Wow! I could and probably should write a book on that question.  One of the things that we have an opportunity to develop in a child quickly is honesty.  We all know that golf is a game that requires you to police yourself to a certain extent.  I make it clear to our students very early that honesty is always the best policy.  Golf provides a platform in which that virtue can be taught every day and I try to make sure that they experience the rewards of being honest.  A word that I teach to even the youngest of our students (4-5 years old) is etiquette.  Every day that we have golf class, they are presented with opportunities to either have proper or improper etiquette.  When there are new participants in our golf classes, their etiquette is not what it should be but basically because they are uneducated as to what proper etiquette is.  We start the very first day and stress it for the duration of the course.  At the end of a six week course, they are much better with their etiquette and that sets the stage for them to learn the benefits of proper behavior throughout their lives. 

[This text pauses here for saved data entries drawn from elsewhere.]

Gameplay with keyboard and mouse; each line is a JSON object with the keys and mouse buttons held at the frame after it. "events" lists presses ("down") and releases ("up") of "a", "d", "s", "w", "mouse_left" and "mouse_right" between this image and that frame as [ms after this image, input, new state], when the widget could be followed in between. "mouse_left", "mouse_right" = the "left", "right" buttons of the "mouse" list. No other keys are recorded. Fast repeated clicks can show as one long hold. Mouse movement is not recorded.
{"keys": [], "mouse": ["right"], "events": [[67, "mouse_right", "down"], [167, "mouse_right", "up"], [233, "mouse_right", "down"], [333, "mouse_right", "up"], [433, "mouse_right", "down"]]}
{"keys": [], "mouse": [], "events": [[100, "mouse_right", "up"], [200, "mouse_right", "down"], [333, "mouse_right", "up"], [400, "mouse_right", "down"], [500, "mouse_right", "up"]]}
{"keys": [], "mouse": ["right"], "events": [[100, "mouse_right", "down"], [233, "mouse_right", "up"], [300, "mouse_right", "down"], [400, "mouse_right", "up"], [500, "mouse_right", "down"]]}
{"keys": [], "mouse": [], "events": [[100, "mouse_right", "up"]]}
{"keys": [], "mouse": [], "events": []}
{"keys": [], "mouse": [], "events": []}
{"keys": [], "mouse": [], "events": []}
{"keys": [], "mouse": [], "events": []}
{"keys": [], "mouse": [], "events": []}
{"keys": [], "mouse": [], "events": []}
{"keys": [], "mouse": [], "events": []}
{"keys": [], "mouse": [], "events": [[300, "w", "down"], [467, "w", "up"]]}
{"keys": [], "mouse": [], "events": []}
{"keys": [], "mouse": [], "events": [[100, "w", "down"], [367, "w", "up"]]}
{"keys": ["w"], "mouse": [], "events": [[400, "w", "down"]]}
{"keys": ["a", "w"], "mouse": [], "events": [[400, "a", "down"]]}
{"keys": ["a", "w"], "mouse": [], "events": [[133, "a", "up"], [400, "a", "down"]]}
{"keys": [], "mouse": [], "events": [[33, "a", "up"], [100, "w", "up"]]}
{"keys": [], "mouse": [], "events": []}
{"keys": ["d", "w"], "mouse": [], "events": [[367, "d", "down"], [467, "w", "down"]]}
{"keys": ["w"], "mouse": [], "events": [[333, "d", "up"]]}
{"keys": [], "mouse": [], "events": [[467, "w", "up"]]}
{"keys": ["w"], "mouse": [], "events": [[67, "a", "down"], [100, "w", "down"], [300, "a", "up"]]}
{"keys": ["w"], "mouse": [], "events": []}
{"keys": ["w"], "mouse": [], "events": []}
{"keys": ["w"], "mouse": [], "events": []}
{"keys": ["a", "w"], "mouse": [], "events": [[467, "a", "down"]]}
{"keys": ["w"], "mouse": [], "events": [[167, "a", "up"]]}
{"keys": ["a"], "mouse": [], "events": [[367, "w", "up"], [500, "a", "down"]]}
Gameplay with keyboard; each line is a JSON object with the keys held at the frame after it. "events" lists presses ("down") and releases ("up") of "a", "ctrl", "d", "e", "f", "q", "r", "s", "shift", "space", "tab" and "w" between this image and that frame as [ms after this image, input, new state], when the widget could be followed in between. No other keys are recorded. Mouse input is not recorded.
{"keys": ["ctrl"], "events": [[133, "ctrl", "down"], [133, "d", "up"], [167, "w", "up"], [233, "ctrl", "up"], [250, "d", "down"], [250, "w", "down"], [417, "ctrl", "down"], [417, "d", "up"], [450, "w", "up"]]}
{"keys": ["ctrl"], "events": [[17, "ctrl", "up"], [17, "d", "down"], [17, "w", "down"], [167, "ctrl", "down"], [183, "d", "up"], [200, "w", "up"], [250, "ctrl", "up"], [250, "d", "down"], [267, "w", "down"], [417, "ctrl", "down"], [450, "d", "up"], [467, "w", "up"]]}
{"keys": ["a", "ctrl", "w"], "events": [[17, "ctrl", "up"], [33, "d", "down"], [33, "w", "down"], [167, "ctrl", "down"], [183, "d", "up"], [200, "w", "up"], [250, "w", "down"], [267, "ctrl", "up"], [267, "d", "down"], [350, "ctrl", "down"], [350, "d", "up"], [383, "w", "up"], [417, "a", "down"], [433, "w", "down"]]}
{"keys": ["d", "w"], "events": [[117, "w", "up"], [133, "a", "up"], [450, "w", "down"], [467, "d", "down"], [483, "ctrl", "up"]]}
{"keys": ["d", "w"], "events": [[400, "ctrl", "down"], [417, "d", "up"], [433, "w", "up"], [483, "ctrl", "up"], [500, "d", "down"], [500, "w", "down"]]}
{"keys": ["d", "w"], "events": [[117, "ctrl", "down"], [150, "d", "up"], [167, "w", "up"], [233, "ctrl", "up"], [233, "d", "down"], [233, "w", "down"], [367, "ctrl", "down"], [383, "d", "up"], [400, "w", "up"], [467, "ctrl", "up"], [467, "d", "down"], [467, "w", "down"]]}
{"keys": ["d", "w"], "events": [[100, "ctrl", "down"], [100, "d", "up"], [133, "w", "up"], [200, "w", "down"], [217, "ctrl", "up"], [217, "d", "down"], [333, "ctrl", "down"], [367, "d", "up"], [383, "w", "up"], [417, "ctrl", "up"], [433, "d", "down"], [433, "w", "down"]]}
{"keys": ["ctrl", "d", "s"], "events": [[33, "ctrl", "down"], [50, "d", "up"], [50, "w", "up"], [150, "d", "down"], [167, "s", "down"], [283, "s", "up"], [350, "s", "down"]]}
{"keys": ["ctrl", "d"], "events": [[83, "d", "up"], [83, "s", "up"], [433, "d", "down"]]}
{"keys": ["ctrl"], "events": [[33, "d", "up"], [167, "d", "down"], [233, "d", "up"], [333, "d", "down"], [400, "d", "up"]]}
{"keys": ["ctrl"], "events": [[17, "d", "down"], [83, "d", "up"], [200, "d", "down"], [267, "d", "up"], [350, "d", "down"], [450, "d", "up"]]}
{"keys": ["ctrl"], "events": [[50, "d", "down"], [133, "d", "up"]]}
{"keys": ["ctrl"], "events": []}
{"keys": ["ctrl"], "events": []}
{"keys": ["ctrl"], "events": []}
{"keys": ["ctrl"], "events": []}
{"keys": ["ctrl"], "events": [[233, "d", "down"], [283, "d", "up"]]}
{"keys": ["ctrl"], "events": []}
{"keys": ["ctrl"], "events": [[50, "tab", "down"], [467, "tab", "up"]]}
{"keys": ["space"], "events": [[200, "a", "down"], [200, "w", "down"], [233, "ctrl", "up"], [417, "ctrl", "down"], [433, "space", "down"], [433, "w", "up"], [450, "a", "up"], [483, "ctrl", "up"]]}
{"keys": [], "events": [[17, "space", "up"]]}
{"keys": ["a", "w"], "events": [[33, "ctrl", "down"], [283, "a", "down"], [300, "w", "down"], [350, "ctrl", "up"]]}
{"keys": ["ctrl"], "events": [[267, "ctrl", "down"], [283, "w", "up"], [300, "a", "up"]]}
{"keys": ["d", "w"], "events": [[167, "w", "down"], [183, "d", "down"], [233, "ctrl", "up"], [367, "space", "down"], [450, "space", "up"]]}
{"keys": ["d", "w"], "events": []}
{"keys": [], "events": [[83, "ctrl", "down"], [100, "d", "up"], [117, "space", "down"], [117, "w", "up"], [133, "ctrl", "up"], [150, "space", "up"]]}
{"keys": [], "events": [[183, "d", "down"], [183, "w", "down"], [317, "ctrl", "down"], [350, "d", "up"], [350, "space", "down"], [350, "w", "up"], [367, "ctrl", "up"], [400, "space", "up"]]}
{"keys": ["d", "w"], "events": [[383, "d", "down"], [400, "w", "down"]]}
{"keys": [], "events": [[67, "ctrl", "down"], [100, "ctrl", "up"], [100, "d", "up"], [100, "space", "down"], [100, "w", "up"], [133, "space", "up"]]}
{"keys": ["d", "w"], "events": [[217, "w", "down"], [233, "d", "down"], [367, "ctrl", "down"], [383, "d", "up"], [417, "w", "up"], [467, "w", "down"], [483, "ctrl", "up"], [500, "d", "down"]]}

Course management is also taught very quickly even if on a rudimentary level.  They must learn to plan ahead and do their best to stick with the plan.  The old adage “If you fail to plan, you plan to fail” is something that can be learned through golf, but if neglected, will cause uncertain results consistently.


Anybody that has played golf knows that there are a complex set of rules compared to other sports or games.  I feel that it is beneficial for a child to learn early that it is important to follow rules and that there are consequences to not obeying the rules. This is yet another element of golf that will prepare young people for their adult lives.


I work with talented young people constantly but to be honest, most of them don’t achieve what their dreams are because they simply lack the discipline necessary to accomplish the extraordinary!  Dreams are great, but realizing those dreams takes commitment and focus.  Having those two elements can lead the individual to become disciplined which is essential to success.